## [Activity]
Nothing in the listing below should be skipped, so transcribe it all exactly.

+ + +

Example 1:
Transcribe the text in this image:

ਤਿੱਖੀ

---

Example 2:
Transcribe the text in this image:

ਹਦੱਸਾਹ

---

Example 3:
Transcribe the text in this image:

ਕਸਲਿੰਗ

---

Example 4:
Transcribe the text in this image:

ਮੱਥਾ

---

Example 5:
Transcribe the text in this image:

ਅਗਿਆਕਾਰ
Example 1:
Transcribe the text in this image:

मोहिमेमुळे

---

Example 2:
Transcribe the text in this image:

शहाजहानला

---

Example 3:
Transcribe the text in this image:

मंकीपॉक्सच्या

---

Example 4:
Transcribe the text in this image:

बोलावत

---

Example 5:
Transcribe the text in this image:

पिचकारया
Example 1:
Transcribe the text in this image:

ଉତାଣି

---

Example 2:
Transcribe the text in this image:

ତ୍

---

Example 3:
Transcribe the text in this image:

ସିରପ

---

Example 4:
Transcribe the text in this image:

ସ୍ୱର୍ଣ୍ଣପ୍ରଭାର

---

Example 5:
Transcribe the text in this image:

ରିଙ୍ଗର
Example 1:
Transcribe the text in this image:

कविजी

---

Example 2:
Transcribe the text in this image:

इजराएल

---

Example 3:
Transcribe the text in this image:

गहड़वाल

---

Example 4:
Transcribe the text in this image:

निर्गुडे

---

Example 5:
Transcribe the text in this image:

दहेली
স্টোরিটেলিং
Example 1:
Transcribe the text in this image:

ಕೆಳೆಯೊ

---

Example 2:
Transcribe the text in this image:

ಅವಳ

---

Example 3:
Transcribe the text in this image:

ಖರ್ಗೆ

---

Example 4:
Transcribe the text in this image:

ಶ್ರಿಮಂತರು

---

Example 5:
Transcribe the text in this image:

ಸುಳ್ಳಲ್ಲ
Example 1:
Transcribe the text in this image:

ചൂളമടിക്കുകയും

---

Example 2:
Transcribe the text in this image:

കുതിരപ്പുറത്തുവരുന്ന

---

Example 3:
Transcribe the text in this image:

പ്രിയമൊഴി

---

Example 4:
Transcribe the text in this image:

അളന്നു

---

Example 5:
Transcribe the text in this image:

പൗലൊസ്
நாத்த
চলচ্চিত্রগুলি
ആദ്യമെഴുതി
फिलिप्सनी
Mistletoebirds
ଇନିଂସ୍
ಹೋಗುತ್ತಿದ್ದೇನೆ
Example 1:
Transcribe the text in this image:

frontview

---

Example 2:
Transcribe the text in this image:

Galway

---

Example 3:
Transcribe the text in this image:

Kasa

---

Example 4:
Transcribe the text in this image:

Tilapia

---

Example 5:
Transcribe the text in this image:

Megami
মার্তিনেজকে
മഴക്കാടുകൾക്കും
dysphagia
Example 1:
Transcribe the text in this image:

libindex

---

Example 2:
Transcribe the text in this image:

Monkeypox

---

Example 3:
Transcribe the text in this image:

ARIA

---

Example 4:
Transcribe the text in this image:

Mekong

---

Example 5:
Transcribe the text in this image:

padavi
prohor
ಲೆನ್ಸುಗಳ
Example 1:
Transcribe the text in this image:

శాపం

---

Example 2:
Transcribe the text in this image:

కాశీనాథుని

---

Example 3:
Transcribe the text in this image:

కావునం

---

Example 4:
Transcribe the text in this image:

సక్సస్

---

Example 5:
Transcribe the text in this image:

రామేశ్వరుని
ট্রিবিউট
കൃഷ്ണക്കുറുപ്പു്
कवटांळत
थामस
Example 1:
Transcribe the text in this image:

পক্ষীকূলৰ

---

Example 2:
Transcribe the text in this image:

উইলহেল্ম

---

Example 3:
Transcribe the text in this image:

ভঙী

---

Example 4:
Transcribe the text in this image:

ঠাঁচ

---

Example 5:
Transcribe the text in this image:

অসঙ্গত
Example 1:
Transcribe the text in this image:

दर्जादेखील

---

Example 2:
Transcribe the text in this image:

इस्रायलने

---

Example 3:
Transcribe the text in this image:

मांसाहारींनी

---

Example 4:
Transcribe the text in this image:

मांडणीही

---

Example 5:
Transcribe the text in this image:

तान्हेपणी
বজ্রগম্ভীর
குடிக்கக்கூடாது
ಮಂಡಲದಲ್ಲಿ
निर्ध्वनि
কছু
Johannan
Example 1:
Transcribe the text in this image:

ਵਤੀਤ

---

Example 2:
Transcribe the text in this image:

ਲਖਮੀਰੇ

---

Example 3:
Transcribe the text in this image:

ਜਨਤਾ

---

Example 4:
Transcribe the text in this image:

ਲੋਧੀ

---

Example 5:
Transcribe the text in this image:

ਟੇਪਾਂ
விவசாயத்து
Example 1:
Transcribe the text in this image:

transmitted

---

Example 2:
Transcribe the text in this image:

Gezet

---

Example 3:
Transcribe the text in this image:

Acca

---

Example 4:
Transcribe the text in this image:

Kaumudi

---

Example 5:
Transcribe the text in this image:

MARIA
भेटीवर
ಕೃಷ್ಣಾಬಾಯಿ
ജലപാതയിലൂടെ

+ + +

## [Answer space]
Example 1:
Transcribe the text in this image:

ਤਿੱਖੀ

---

Example 2:
Transcribe the text in this image:

ਹਦੱਸਾਹ

---

Example 3:
Transcribe the text in this image:

ਕਸਲਿੰਗ

---

Example 4:
Transcribe the text in this image:

ਮੱਥਾ

---

Example 5:
Transcribe the text in this image:

ਅਗਿਆਕਾਰ
Example 1:
Transcribe the text in this image:

मोहिमेमुळे

---

Example 2:
Transcribe the text in this image:

शहाजहानला

---

Example 3:
Transcribe the text in this image:

मंकीपॉक्सच्या

---

Example 4:
Transcribe the text in this image:

बोलावत

---

Example 5:
Transcribe the text in this image:

पिचकारया
Example 1:
Transcribe the text in this image:

ଉତାଣି

---

Example 2:
Transcribe the text in this image:

ତ୍

---

Example 3:
Transcribe the text in this image:

ସିରପ

---

Example 4:
Transcribe the text in this image:

ସ୍ୱର୍ଣ୍ଣପ୍ରଭାର

---

Example 5:
Transcribe the text in this image:

ରିଙ୍ଗର
Example 1:
Transcribe the text in this image:

कविजी

---

Example 2:
Transcribe the text in this image:

इजराएल

---

Example 3:
Transcribe the text in this image:

गहड़वाल

---

Example 4:
Transcribe the text in this image:

निर्गुडे

---

Example 5:
Transcribe the text in this image:

दहेली
স্টোরিটেলিং
Example 1:
Transcribe the text in this image:

ಕೆಳೆಯೊ

---

Example 2:
Transcribe the text in this image:

ಅವಳ

---

Example 3:
Transcribe the text in this image:

ಖರ್ಗೆ

---

Example 4:
Transcribe the text in this image:

ಶ್ರಿಮಂತರು

---

Example 5:
Transcribe the text in this image:

ಸುಳ್ಳಲ್ಲ
Example 1:
Transcribe the text in this image:

ചൂളമടിക്കുകയും

---

Example 2:
Transcribe the text in this image:

കുതിരപ്പുറത്തുവരുന്ന

---

Example 3:
Transcribe the text in this image:

പ്രിയമൊഴി

---

Example 4:
Transcribe the text in this image:

അളന്നു

---

Example 5:
Transcribe the text in this image:

പൗലൊസ്
நாத்த
চলচ্চিত্রগুলি
ആദ്യമെഴുതി
फिलिप्सनी
Mistletoebirds
ଇନିଂସ୍
ಹೋಗುತ್ತಿದ್ದೇನೆ
Example 1:
Transcribe the text in this image:

frontview

---

Example 2:
Transcribe the text in this image:

Galway

---

Example 3:
Transcribe the text in this image:

Kasa

---

Example 4:
Transcribe the text in this image:

Tilapia

---

Example 5:
Transcribe the text in this image:

Megami
মার্তিনেজকে
മഴക്കാടുകൾക്കും
dysphagia
Example 1:
Transcribe the text in this image:

libindex

---

Example 2:
Transcribe the text in this image:

Monkeypox

---

Example 3:
Transcribe the text in this image:

ARIA

---

Example 4:
Transcribe the text in this image:

Mekong

---

Example 5:
Transcribe the text in this image:

padavi
prohor
ಲೆನ್ಸುಗಳ
Example 1:
Transcribe the text in this image:

శాపం

---

Example 2:
Transcribe the text in this image:

కాశీనాథుని

---

Example 3:
Transcribe the text in this image:

కావునం

---

Example 4:
Transcribe the text in this image:

సక్సస్

---

Example 5:
Transcribe the text in this image:

రామేశ్వరుని
ট্রিবিউট
കൃഷ്ണക്കുറുപ്പു്
कवटांळत
थामस
Example 1:
Transcribe the text in this image:

পক্ষীকূলৰ

---

Example 2:
Transcribe the text in this image:

উইলহেল্ম

---

Example 3:
Transcribe the text in this image:

ভঙী

---

Example 4:
Transcribe the text in this image:

ঠাঁচ

---

Example 5:
Transcribe the text in this image:

অসঙ্গত
Example 1:
Transcribe the text in this image:

दर्जादेखील

---

Example 2:
Transcribe the text in this image:

इस्रायलने

---

Example 3:
Transcribe the text in this image:

मांसाहारींनी

---

Example 4:
Transcribe the text in this image:

मांडणीही

---

Example 5:
Transcribe the text in this image:

तान्हेपणी
বজ্রগম্ভীর
குடிக்கக்கூடாது
ಮಂಡಲದಲ್ಲಿ
निर्ध्वनि
কছু
Johannan
Example 1:
Transcribe the text in this image:

ਵਤੀਤ

---

Example 2:
Transcribe the text in this image:

ਲਖਮੀਰੇ

---

Example 3:
Transcribe the text in this image:

ਜਨਤਾ

---

Example 4:
Transcribe the text in this image:

ਲੋਧੀ

---

Example 5:
Transcribe the text in this image:

ਟੇਪਾਂ
விவசாயத்து
Example 1:
Transcribe the text in this image:

transmitted

---

Example 2:
Transcribe the text in this image:

Gezet

---

Example 3:
Transcribe the text in this image:

Acca

---

Example 4:
Transcribe the text in this image:

Kaumudi

---

Example 5:
Transcribe the text in this image:

MARIA
भेटीवर
ಕೃಷ್ಣಾಬಾಯಿ
ജലപാതയിലൂടെ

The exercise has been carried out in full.